A nova casa é boa em vários aspectos. Originalmente projetado para ser um hotel, o prédio tem apartamentos com sala, quarto, cozinha e banheiro. Além da planta favorável, a organização dos moradores permite tranquilidade total. A disciplina é rígida e quem transgride alguma regra é punido. A ligação de água do prédio foi legalizada – a conta vem em nome do Incra, mas são os ocupantes que pagam. A entrada de saída de pessoas é controlada pelos próprios moradores, que dedicam, cada um, 20 horas por mês à portaria, em turnos de 2 horas. Qualquer problema que aconteça é discutido em reuniões, inclusive as punições para quem desobedece as normas. Não há uso ou tráfico de drogas nas dependências do prédio. Com isso, não só os pertences dos moradores, mas também a segurança das muitas crianças e idosos – alguns sem família – está garantida. Os moradores se reuniram numa associação legalmente constituída, da qual Maria é a presidente.



Com esta experiência, Maria dos Camelôs está virando também uma referência para os sem-teto. Ela é convocada – e atende, sempre – toda vez que um grupo precisa de ajuda para uma nova ocupação ou quando famílias são despejadas de um prédio ocupado. Foi assim com as famílias que estão há pouco mais de uma semana acampadas em frente à Gerencia Regional do INSS, na rua Pedro Lessa, Centro do Rio. O grupo ocupava um edifício na Av. Gomes Freire, região da Lapa, que pegou fogo e foi condenado. Depois de passarem 30 dias sob a marquise do prédio – período em que uma das mulheres deu a luz a uma criança – os sem-teto ocuparam um outro prédio, na Rua Mem de Sá, pertencente ao INSS. A desocupação foi violenta, e só não houve feridos porque havia defensores públicos, políticos, ativistas de direitos humanos e até imprensa. Despejados, os moradores foram para a marquise do prédio administrativo do Instituto, e aguardam que seja pago o Aluguel Social definido em liminar obtida pela Defensoria Pública, que tem prestado assistência ao movimento.



Sem deixar de sonhar

Figura conhecida dos guardas municipais, Maria não pode mais trabalhar como camelô. Ela continua comprando peças no Saara e confeccionando suas bijouterias, mas não tem como montar sua banca. “Se eu aparecer na rua, tomam minha mercadoria,” explica. Hoje, ela entrega o material a duas mulheres, que vendem porta a porta, mas sua renda ainda vem deste artesanato. Com toda a dificuldade, sustenta a filha de 18 anos, um filho de 14 e o caçula, de 6. A mais velha já trabalha, e todos estudam, sempre nas séries indicadas para suas idades.
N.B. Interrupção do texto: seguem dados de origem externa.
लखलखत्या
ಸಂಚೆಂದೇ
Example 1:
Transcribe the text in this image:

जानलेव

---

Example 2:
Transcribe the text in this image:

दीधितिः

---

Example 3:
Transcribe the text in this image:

Quando tem que se ausentar por alguns dias, Maria tem tranquilidade para deixar os filhos na Chiquinha Gonzaga, já que os moradores estão sempre atentos às crianças e jovens dos vizinhos.
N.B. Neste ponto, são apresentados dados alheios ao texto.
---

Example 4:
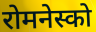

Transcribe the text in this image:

रोमनेस्को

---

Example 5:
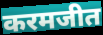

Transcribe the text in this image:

करमजीत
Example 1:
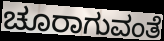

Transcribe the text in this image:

ಚೂರಾಗುವಂತೆ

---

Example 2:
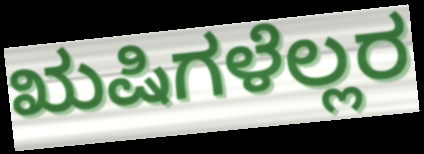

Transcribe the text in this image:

ಋಷಿಗಳೆಲ್ಲರ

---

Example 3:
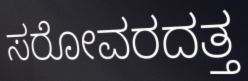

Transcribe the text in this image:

ಸರೋವರದತ್ತ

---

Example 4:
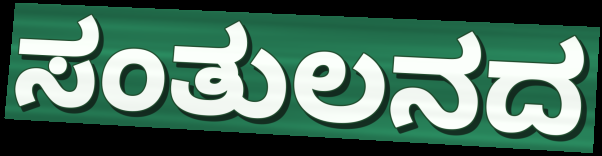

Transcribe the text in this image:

ಸಂತುಲನದ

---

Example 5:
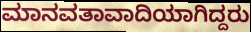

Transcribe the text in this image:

ಮಾನವತಾವಾದಿಯಾಗಿದ್ದರು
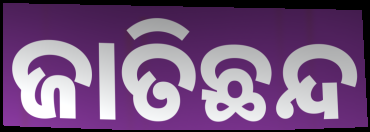
ଜାତିଛନ୍ଦ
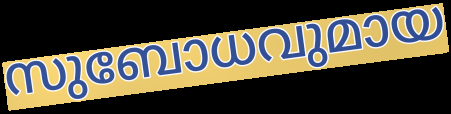
സുബോധവുമായ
Atarefada, Maria está sempre às voltas com prisões de camelôs, ocupações e atividades políticas, mas não deixa de fazer planos para o futuro. Ela quer ir a Cuba para tratar do vitiligo, doença de fundo psicológico que é muito estudada na ilha, e sonha cursar a faculdade de Direito. “Primeiro, eu preciso fazer o segundo grau, só que nunca consigo ir à aula! Mas eu vou conseguir,” afirma, determinada.